What is being asked: Please continue the article on the jumping spider Helafricanus fascinatus, picking up after its last sentence rather than working on the data.

Page extract:
Fascinating Helafricanus Sunny Jumping Spider

Scientific classification
- Kingdom: Animalia
- Phylum: Arthropoda
- Subphylum: Chelicerata
- Class: Arachnida
- Order: Araneae
- Infraorder: Araneomorphae
- Family: Salticidae
- Subfamily: Salticinae
- Genus: Helafricanus
- Species: H. fascinatus
- Binomial name: Helafricanus fascinatus (Wesołowska, 1986)
- Synonyms: Heliophanus fascinatus Wesołowska, 1986 ;

= Helafricanus fascinatus =

- Authority: (Wesołowska, 1986)

Species of spider

Helafricanus fascinatus is a species of spider in the family Salticidae. It is endemic to Africa and is commonly known as the fascinating Helafricanus sunny jumping spider.

==Distribution==
Helafricanus fascinatus is found in Botswana, Democratic Republic of the Congo, Ghana, Rwanda, South Africa, Sudan, and Yemen, and possibly introduced to Switzerland.

In South Africa, it is known from four provinces. Notable locations include Baviaanskloof, Bloemfontein at the Free State National Botanical Gardens, Kliprivierberg Nature Reserve, Roodeplaat Research Station, Mkuzi Swamp, Ndumo Game Reserve, Oribi Gorge Nature Reserve, and Shakaskraal.

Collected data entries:
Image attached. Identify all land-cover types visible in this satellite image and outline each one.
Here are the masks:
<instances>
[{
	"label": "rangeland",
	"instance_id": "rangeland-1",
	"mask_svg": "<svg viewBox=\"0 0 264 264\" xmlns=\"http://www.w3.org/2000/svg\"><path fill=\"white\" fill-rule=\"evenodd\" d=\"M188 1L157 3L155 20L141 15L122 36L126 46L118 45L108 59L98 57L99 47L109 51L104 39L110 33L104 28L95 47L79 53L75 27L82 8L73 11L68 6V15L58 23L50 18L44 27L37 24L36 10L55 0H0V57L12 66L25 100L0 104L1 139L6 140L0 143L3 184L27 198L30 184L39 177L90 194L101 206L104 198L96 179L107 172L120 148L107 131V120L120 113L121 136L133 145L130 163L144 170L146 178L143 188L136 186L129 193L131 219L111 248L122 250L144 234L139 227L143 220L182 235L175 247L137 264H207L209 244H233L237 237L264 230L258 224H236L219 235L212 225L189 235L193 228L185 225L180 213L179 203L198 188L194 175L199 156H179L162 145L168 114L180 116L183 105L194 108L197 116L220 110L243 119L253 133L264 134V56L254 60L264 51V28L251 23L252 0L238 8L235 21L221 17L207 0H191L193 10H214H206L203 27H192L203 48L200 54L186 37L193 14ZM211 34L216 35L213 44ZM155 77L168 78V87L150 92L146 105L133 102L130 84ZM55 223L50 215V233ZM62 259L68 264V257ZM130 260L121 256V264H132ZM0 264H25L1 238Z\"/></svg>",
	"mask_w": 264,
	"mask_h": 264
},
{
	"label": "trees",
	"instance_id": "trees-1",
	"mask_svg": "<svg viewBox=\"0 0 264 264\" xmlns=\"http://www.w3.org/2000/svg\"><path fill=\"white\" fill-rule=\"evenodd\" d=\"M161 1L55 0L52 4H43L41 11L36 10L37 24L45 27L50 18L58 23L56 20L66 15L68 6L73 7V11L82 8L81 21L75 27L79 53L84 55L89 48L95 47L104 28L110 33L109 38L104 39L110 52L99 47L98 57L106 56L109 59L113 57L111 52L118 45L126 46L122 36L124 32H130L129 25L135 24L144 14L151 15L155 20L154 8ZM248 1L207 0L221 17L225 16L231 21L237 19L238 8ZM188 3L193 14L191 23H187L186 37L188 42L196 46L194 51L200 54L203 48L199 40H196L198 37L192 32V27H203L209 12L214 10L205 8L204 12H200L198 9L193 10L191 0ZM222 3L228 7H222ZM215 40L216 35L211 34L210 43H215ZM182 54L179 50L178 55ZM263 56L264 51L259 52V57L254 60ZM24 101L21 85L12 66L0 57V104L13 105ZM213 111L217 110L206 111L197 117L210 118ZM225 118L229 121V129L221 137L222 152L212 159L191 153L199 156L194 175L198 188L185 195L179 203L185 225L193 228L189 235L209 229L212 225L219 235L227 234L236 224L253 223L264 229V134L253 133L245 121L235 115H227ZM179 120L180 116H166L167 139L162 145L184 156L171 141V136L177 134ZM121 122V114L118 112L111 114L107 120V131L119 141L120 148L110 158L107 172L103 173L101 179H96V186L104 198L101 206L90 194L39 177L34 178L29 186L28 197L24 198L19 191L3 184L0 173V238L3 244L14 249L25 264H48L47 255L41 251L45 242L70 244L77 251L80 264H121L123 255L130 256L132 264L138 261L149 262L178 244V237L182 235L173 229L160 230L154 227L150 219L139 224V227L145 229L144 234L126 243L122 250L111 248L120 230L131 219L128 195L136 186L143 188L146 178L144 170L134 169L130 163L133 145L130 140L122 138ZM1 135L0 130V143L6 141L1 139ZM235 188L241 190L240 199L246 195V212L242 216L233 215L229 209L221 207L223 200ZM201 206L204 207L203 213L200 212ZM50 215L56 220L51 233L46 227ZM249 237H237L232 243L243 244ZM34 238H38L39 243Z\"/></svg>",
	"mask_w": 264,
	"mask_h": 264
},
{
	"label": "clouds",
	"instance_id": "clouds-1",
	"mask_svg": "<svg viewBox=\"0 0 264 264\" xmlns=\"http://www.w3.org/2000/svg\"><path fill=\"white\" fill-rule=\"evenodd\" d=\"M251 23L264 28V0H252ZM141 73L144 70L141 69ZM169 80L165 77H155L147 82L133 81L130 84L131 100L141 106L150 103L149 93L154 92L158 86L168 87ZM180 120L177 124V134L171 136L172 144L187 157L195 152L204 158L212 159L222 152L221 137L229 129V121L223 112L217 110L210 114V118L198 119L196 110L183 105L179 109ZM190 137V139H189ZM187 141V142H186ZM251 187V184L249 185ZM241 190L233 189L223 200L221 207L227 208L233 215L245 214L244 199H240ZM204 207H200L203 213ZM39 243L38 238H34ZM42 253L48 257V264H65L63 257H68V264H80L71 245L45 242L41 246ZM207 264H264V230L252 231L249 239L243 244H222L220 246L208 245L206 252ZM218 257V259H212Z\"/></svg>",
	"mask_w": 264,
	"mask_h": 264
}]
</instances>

Response area:
==Habitat and ecology==
Helafricanus fascinatus is a free-living plant-dwelling spider sampled from grasses and low herbs in the Grassland and Savanna biomes at altitudes ranging from 47 to 1,730 m. The species makes silk retreats in leaf litter and low foliage. In Ndumo Game Reserve, it was sampled from the bark of the fever tree. The species has also been sampled from potato fields.

==Conservation==
Helafricanus fascinatus is listed as Least Concern by the South African National Biodiversity Institute due to its wide geographical range. It is protected in Baviaanskloof, Free State National Botanical Gardens, and Ndumo Game Reserve.

==Taxonomy==
Helafricanus fascinatus was originally described in the genus Heliophanus by Wesołowska in 1986 from the Democratic Republic of the Congo. The species was redescribed by Wesołowska and Haddad in 2009 and transferred to Helafricanus by Wesołowska in 2024.